§ Work task
Only one stretch of the data below is wanted: the lines from the one with "Figure 5. A" through the one with "Figure 1. High-Throughput", repeated exactly.

§ Data
★ ★ ★ ★ ★ ★ ★

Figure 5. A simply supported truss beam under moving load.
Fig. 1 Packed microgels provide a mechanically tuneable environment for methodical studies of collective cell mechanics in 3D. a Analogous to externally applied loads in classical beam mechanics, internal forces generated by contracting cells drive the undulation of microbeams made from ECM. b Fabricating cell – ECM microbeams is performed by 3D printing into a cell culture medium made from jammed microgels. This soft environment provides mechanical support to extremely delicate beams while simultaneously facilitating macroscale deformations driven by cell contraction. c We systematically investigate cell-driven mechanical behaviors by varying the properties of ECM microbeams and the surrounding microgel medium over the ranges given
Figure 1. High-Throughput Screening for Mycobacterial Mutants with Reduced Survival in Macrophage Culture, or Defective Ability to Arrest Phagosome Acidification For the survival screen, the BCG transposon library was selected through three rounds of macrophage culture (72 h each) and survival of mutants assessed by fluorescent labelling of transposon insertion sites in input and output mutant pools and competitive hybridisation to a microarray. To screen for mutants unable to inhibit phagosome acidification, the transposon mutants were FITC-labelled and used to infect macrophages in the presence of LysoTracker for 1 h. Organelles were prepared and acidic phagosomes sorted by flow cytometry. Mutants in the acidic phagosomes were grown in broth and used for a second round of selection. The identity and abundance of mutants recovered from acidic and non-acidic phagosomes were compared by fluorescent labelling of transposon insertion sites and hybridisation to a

★ ★ ★ ★ ★ ★ ★

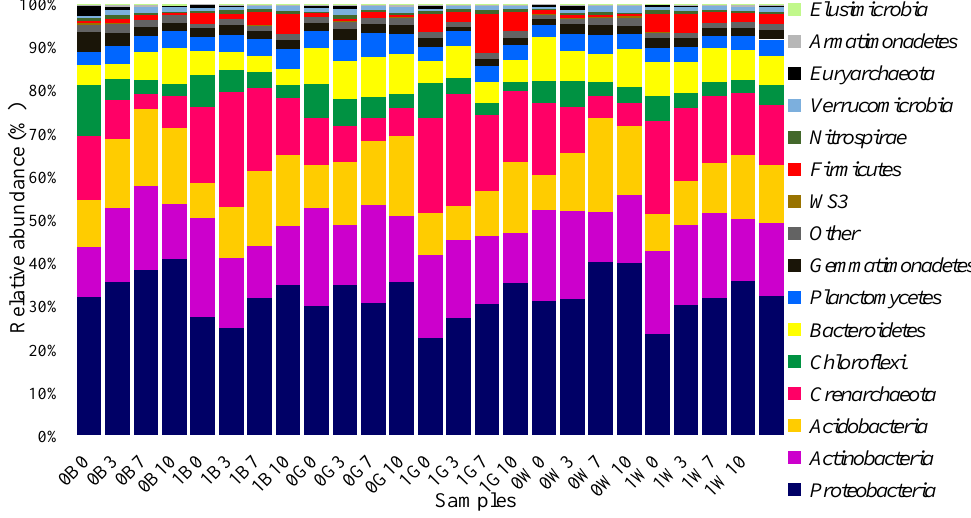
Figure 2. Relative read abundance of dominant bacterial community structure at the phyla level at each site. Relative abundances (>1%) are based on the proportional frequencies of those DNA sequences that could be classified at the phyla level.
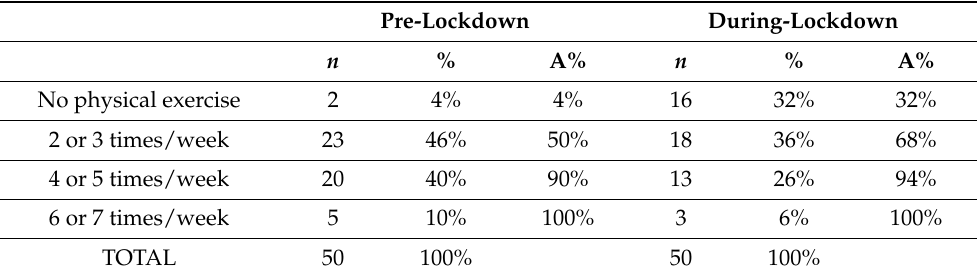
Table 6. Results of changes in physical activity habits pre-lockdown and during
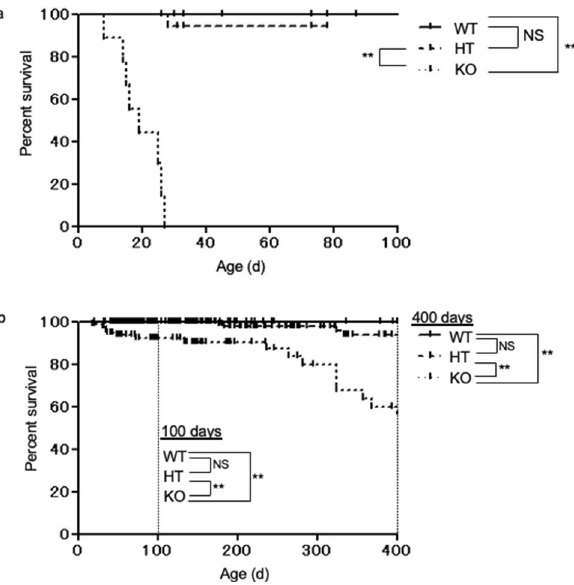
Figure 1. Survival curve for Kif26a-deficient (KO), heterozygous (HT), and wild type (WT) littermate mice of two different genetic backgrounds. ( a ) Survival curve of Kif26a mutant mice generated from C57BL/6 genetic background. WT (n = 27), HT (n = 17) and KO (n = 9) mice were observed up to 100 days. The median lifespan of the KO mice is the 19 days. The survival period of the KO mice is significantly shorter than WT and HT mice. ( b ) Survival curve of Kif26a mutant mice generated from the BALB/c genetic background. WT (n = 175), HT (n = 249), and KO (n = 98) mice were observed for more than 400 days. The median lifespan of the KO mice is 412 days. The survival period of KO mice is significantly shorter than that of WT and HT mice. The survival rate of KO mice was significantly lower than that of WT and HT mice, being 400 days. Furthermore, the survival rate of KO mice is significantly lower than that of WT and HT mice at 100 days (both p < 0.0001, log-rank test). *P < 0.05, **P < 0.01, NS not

★ ★ ★ ★ ★ ★ ★

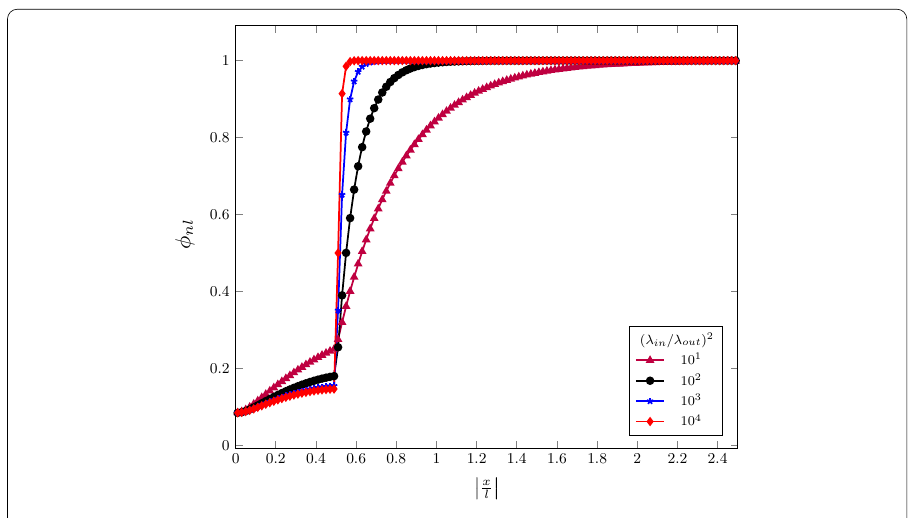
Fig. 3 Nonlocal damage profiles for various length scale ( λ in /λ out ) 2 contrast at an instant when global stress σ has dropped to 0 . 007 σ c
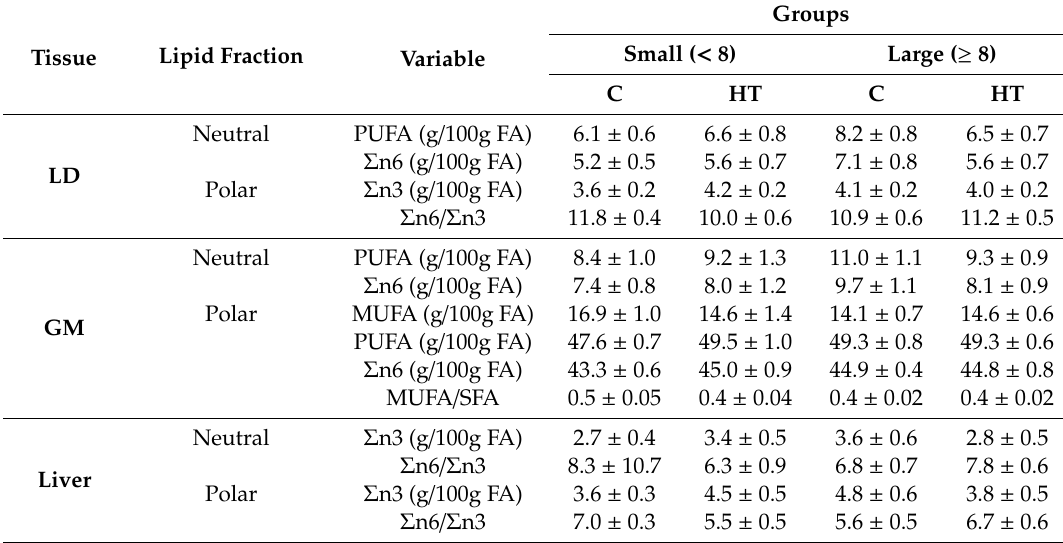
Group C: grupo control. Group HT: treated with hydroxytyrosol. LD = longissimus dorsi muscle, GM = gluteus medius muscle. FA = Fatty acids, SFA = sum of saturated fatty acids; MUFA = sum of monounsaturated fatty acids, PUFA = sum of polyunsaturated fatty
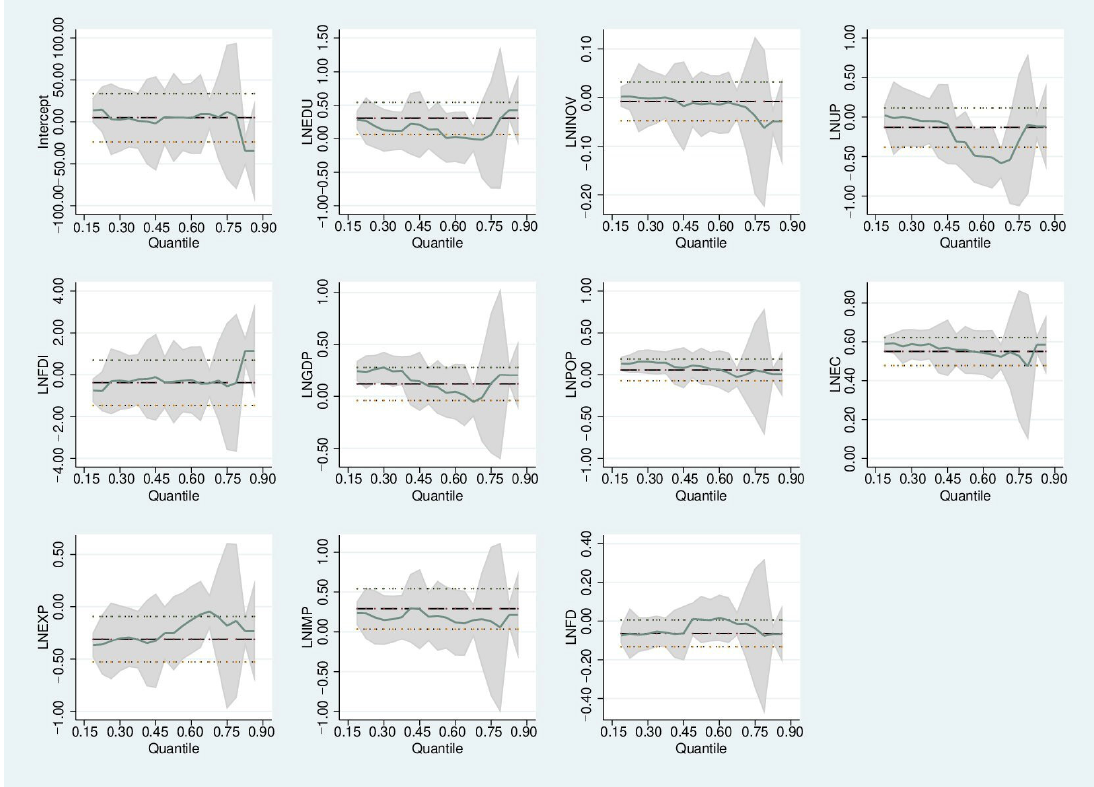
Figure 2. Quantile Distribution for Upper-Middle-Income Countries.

★ ★ ★ ★ ★ ★ ★

§ Solution below
Figure 5. A simply supported truss beam under moving load.
Fig. 1 Packed microgels provide a mechanically tuneable environment for methodical studies of collective cell mechanics in 3D. a Analogous to externally applied loads in classical beam mechanics, internal forces generated by contracting cells drive the undulation of microbeams made from ECM. b Fabricating cell – ECM microbeams is performed by 3D printing into a cell culture medium made from jammed microgels. This soft environment provides mechanical support to extremely delicate beams while simultaneously facilitating macroscale deformations driven by cell contraction. c We systematically investigate cell-driven mechanical behaviors by varying the properties of ECM microbeams and the surrounding microgel medium over the ranges given
Figure 1. High-Throughput Screening for Mycobacterial Mutants with Reduced Survival in Macrophage Culture, or Defective Ability to Arrest Phagosome Acidification For the survival screen, the BCG transposon library was selected through three rounds of macrophage culture (72 h each) and survival of mutants assessed by fluorescent labelling of transposon insertion sites in input and output mutant pools and competitive hybridisation to a microarray. To screen for mutants unable to inhibit phagosome acidification, the transposon mutants were FITC-labelled and used to infect macrophages in the presence of LysoTracker for 1 h. Organelles were prepared and acidic phagosomes sorted by flow cytometry. Mutants in the acidic phagosomes were grown in broth and used for a second round of selection. The identity and abundance of mutants recovered from acidic and non-acidic phagosomes were compared by fluorescent labelling of transposon insertion sites and hybridisation to a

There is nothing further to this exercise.